When Covid struck, the fragility of this relationship was laid bare. During COVID, I saw many park staff being either sent home or laid off. For example, in the Mara Nabisco conservancy in Kenya, tourism revenue ceased entirely, and resulted in the loss of employment and livelihoods for over 600 Maasai families.
For mere survival, many had to resort to alternative means of income. As soon as the lockdown struck, the NGO Rhino Conservation Botswana noticed an unprecedented spike in Rhino poaching, notably occurring in former tourist hotspots. These animals are not just protected by rangers, they are protected by the mere presence of tourists.
The global benefits of conservation have been well-documented. The existence of species-rich landscapes supports the existence of healthy soils and trees, which contain vast quantities of carbon. Interactions between wild species, from the large to microscopic, interact in ways that maintain the world’s natural cycles, from the provision of crops to fresh drinking water. Human life on earth is impossible without it.
This is why conservation needs funding that is more robust than tourism traffic. We need alternative financial incentives for preserving biodiversity, which in turn would channel international private and public funds towards the conservation of our landscape. Bio-credits are one way to do that.

TASKS TO PERFORM -
a. Which places, peoples, and organizations does the passage on conservation funding name? List each one.
b. Reproduce the passage on conservation funding word for word between "When Covid struck, the" and "600 Maasai families.", inclusive.
c. According to the passage on conservation funding, what did Rhino Conservation Botswana notice as soon as the lockdown struck?

[Records contained in a dataset]

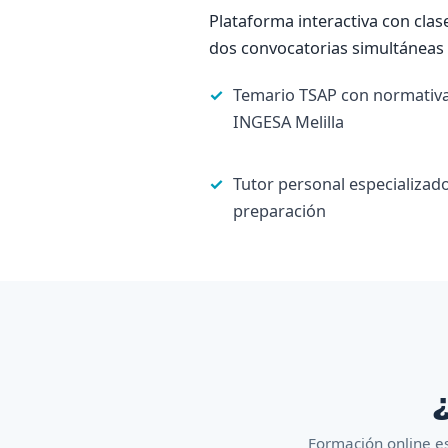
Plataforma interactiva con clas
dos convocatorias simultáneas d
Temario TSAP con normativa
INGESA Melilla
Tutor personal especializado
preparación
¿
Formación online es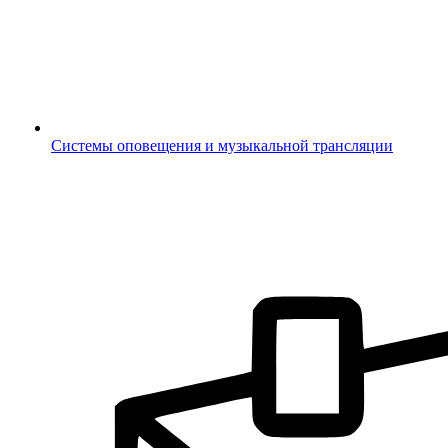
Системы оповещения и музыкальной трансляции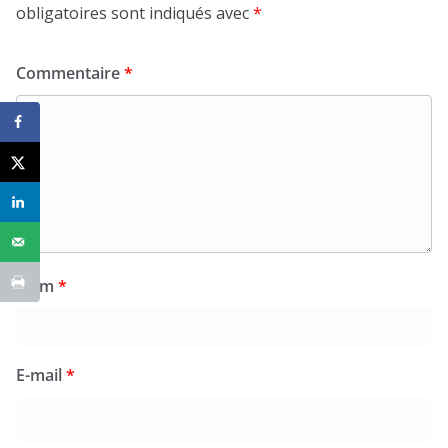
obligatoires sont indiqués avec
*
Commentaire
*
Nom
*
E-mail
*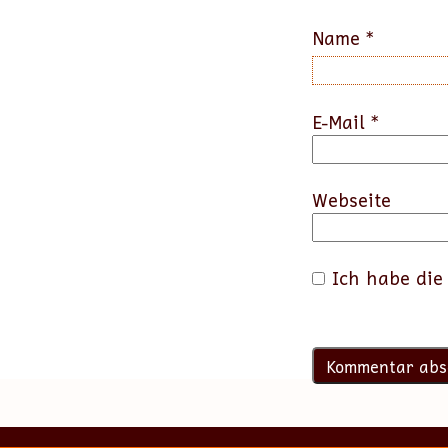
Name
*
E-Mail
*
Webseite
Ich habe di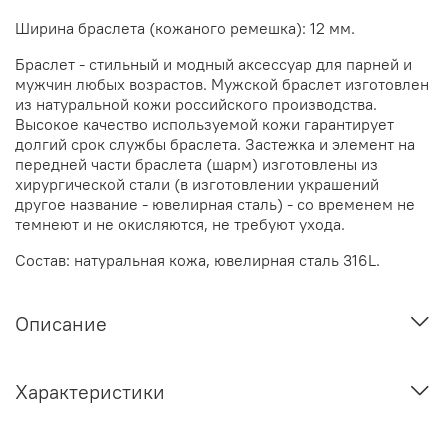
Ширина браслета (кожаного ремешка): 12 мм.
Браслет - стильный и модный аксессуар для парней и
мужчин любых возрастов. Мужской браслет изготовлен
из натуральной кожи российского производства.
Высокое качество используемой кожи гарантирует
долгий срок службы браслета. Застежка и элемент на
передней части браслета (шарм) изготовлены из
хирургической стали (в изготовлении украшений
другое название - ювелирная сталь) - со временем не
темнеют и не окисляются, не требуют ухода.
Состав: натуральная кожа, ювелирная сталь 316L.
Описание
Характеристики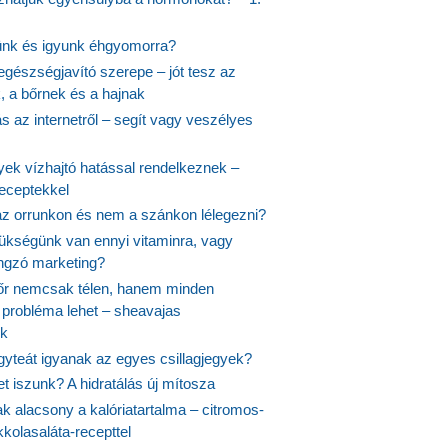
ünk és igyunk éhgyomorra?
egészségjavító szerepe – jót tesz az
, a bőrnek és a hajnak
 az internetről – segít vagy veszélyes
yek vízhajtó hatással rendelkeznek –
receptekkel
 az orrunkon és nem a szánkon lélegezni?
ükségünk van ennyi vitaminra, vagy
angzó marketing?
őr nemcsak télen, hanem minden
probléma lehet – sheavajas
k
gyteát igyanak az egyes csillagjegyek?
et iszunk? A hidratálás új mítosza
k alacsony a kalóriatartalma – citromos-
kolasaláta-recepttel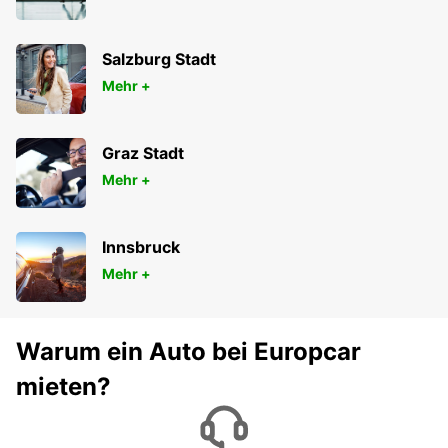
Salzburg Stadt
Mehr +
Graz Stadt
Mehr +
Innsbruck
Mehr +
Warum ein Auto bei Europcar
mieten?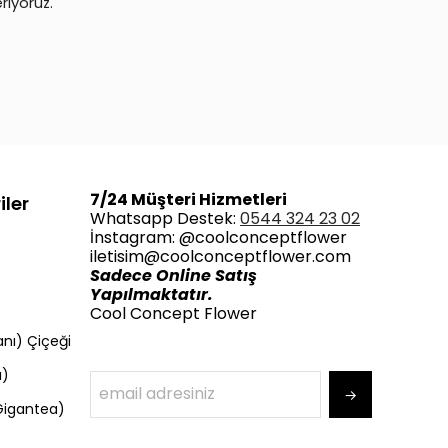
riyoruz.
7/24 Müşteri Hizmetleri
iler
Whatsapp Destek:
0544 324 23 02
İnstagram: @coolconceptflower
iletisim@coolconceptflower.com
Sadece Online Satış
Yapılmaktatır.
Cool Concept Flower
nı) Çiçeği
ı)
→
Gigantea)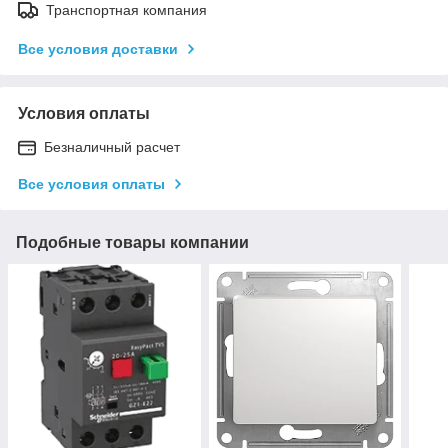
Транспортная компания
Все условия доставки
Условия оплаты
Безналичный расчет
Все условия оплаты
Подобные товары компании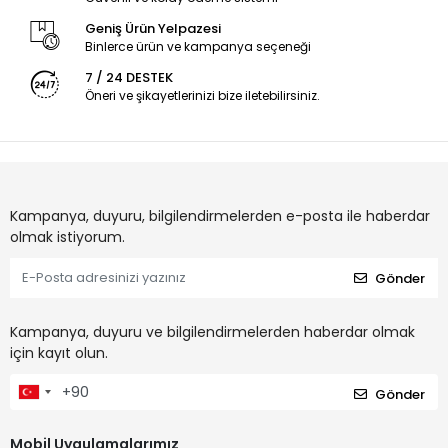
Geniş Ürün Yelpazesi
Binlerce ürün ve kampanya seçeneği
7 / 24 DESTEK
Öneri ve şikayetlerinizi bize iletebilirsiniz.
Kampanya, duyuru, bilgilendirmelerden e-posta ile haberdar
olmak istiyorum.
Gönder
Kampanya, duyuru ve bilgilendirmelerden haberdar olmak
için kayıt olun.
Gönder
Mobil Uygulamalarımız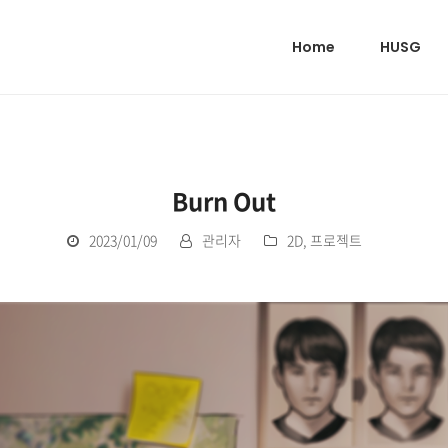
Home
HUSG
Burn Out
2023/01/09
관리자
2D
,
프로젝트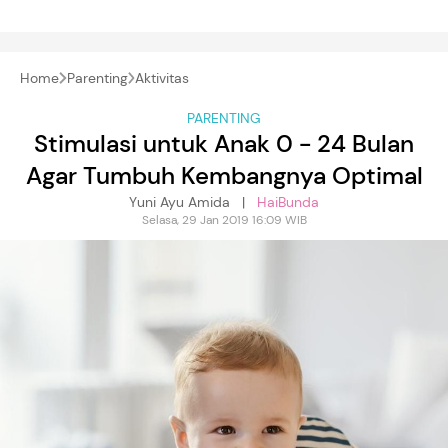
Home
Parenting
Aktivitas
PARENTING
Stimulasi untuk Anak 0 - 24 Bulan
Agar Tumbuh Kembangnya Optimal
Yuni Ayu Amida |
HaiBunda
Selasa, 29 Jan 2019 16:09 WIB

SOLUTIONS BY TASK -
a.
- Mara Nabisco conservancy
- Kenya
- Maasai
- Rhino Conservation Botswana

b.
When Covid struck, the fragility of this relationship was laid bare. During COVID, I saw many park staff being either sent home or laid off. For example, in the Mara Nabisco conservancy in Kenya, tourism revenue ceased entirely, and resulted in the loss of employment and livelihoods for over 600 Maasai families.

c. An unprecedented spike in rhino poaching, notably in former tourist hotspots.